[Exercices proposés]
1. Recopiez fidèlement le passage de l'entretien sur les Jeux Olympiques de 2024 qui va de « Roxana Maracineanu — » jusqu'à « booster sans égal. ».
2. Répondez aux questions suivantes à partir de l'entretien sur les Jeux Olympiques de 2024.
(a) Pendant combien de temps cette échéance mobilise-t-elle un athlète à plein temps ?
(b) Quels types de constructions sont cités comme devant être construits ou rénovés ?
(c) Avec qui l'ambition de donner plus d'importance au sport à l'école est-elle partagée ?
3. Poursuivez l'entretien sur les Jeux Olympiques de 2024 à la suite de sa dernière phrase.

[Extrait à lire]

______

Politique Internationale — Une question de but en blanc : qu’est-ce que cela signifie pour la France d’accueillir les Jeux Olympiques en 2024 ?
Roxana Maracineanu — Les Jeux Olympiques et Paralympiques, c’est l’un des plus grands événements du monde. Pas seulement dans la sphère sportive. Pour un athlète, c’est le défi d’une vie. La compétition ultime pour un olympien ou un paralympien. Une échéance exceptionnelle qui vous mobilise à plein temps pendant quatre années, voire davantage. À l’échelle de notre pays, c’est une vitrine fabuleuse de nos savoir-faire, de nos valeurs, de notre richesse sportive et culturelle. C’est un moteur économique puissant pendant les Jeux, mais aussi en amont et en aval, avec des logements, des équipements sportifs qui seront construits ou rénovés. C’est un booster sans égal.
P. I. — Quel est, à vos yeux, l’enjeu majeur de cet événement ? Est-ce l’aspect politique, économique, sportif, social ?
R. M. — Tous les aspects comptent. Nous sommes dans un contexte de relance économique et l’horizon des Jeux est naturellement un facteur essentiel pour soutenir plus que jamais notre secteur sportif et l’aider à repartir au niveau du sport professionnel et au niveau associatif. Je pense aussi à l’enjeu de rayonnement pour la France. Le monde entier aura les yeux braqués sur notre pays. Ces Jeux doivent permettre à nos athlètes de briller à domicile. C’est une chance inouïe de disputer cette compétition chez nous, il faut la saisir pleinement. Enfin, pour moi, l’enjeu majeur des Jeux, c’est de changer la place du sport dans notre société. Lui donner plus d’importance dès le plus jeune âge, c’est-à-dire à l’école : telle est notre ambition partagée avec Jean-Michel Blanquer. Mieux reconnaître son rôle éducatif, son rôle pour la santé des Français et son efficacité pour véhiculer les valeurs de citoyenneté.

______

[Extraits des entrées]

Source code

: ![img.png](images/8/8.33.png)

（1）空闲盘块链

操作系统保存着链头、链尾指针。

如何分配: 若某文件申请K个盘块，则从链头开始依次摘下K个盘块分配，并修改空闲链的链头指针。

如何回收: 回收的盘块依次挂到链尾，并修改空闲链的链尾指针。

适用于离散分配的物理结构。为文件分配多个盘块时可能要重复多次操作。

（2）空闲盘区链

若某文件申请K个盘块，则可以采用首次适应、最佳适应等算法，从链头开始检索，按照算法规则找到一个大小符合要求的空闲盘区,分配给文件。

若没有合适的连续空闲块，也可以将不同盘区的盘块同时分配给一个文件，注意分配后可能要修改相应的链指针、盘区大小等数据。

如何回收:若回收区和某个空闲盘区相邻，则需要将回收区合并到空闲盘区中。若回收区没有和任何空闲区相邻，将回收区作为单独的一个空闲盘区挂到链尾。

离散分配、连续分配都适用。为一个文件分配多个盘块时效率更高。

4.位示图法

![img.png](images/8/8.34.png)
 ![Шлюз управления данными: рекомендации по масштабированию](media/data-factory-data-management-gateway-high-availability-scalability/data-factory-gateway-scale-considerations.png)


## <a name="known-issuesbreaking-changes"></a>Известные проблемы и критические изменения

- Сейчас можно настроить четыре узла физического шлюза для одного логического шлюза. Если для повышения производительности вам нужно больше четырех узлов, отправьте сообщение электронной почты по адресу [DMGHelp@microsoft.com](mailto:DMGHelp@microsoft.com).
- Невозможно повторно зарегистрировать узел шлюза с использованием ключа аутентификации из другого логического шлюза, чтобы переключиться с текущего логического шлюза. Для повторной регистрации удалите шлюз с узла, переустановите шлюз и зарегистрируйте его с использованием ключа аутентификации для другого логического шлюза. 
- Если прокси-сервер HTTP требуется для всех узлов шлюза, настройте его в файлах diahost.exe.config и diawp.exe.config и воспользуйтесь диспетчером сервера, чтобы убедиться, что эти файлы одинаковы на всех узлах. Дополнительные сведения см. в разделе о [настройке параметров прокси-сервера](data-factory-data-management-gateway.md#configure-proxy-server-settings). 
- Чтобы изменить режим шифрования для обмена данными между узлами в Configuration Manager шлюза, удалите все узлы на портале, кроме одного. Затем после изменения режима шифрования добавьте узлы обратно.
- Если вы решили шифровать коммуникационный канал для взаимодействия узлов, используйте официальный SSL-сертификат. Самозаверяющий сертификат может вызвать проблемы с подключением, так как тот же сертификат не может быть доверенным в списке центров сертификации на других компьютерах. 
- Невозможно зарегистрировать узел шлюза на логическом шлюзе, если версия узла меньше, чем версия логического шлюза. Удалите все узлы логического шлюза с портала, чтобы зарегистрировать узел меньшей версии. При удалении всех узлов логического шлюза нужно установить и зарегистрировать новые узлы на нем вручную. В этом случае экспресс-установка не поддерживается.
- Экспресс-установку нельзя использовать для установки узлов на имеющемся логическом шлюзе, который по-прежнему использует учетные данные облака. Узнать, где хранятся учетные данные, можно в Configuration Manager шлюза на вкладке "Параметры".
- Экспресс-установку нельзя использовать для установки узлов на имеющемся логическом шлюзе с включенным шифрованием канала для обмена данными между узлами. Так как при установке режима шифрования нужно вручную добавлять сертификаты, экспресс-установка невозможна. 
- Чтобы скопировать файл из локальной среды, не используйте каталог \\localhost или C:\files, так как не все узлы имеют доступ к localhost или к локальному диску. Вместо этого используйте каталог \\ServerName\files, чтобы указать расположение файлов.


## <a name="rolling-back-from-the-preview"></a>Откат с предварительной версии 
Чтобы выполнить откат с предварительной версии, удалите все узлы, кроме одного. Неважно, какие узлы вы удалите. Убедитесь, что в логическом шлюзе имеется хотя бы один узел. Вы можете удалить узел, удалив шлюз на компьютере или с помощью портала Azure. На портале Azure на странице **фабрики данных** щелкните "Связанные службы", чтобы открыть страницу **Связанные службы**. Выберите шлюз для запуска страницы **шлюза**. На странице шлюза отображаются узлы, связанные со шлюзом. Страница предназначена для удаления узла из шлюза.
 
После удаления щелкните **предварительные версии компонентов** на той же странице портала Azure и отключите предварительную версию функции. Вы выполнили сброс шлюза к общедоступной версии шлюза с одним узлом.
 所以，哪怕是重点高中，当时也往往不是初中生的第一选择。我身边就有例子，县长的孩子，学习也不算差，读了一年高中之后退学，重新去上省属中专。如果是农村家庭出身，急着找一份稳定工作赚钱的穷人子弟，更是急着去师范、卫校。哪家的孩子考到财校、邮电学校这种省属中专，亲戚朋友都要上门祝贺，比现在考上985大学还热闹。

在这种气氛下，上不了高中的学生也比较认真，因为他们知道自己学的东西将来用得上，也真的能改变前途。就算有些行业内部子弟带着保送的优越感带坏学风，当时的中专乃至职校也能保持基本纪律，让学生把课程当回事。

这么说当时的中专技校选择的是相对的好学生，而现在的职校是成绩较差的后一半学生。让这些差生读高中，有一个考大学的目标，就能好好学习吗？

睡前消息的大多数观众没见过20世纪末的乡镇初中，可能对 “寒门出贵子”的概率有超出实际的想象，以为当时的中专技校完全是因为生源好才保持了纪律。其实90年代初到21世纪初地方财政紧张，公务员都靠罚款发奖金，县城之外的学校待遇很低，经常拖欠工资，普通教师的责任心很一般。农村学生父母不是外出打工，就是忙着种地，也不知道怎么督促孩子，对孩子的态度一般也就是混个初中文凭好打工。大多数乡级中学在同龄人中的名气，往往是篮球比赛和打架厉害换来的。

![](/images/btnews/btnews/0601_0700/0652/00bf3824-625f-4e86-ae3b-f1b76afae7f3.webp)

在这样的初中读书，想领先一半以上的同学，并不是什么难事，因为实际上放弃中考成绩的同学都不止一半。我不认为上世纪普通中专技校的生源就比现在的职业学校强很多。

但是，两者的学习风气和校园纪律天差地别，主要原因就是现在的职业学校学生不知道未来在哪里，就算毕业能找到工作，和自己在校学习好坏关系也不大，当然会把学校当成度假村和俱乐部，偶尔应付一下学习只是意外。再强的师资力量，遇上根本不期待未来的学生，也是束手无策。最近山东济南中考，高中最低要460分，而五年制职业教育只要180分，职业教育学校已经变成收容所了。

______

[Corrigés des exercices]
1.
Roxana Maracineanu — Les Jeux Olympiques et Paralympiques, c’est l’un des plus grands événements du monde. Pas seulement dans la sphère sportive. Pour un athlète, c’est le défi d’une vie. La compétition ultime pour un olympien ou un paralympien. Une échéance exceptionnelle qui vous mobilise à plein temps pendant quatre années, voire davantage. À l’échelle de notre pays, c’est une vitrine fabuleuse de nos savoir-faire, de nos valeurs, de notre richesse sportive et culturelle. C’est un moteur économique puissant pendant les Jeux, mais aussi en amont et en aval, avec des logements, des équipements sportifs qui seront construits ou rénovés. C’est un booster sans égal.

2.
(a) Pendant quatre années, voire davantage.
(b) Des logements et des équipements sportifs.
(c) Avec Jean-Michel Blanquer.

3.
P. I. — Comment le pays se met-il en ordre de marche pour être prêt en 2024 ? Le travail entre les différents acteurs est-il harmonieux ? Quel est le rôle du ministère dans ce dispositif ?
R. M. — C’est l’État qui, aux côtés des collectivités territoriales et du Comité d’organisation des Jeux olympiques et paralympiques (COJO), pilote tout l’héritage des Jeux : stades, équipements, aménagements du territoire… Le ministère chargé des Sports est en contact quotidien avec le COJO, la Société de livraison des Jeux Olympiques (Solideo) et la Délégation interministérielle aux Jeux Olympiques et Paralympiques (DIJOP) pour accompagner la préparation des Jeux et veiller à ce que la promesse soit tenue dans les termes budgétaires annoncés. Nous avons la chance que Jean Castex connaisse particulièrement bien le dossier ; il y est très attentif.
P. I. — Peut-on dire que la politique sportive du pays se concentre prioritairement sur cette échéance olympique ?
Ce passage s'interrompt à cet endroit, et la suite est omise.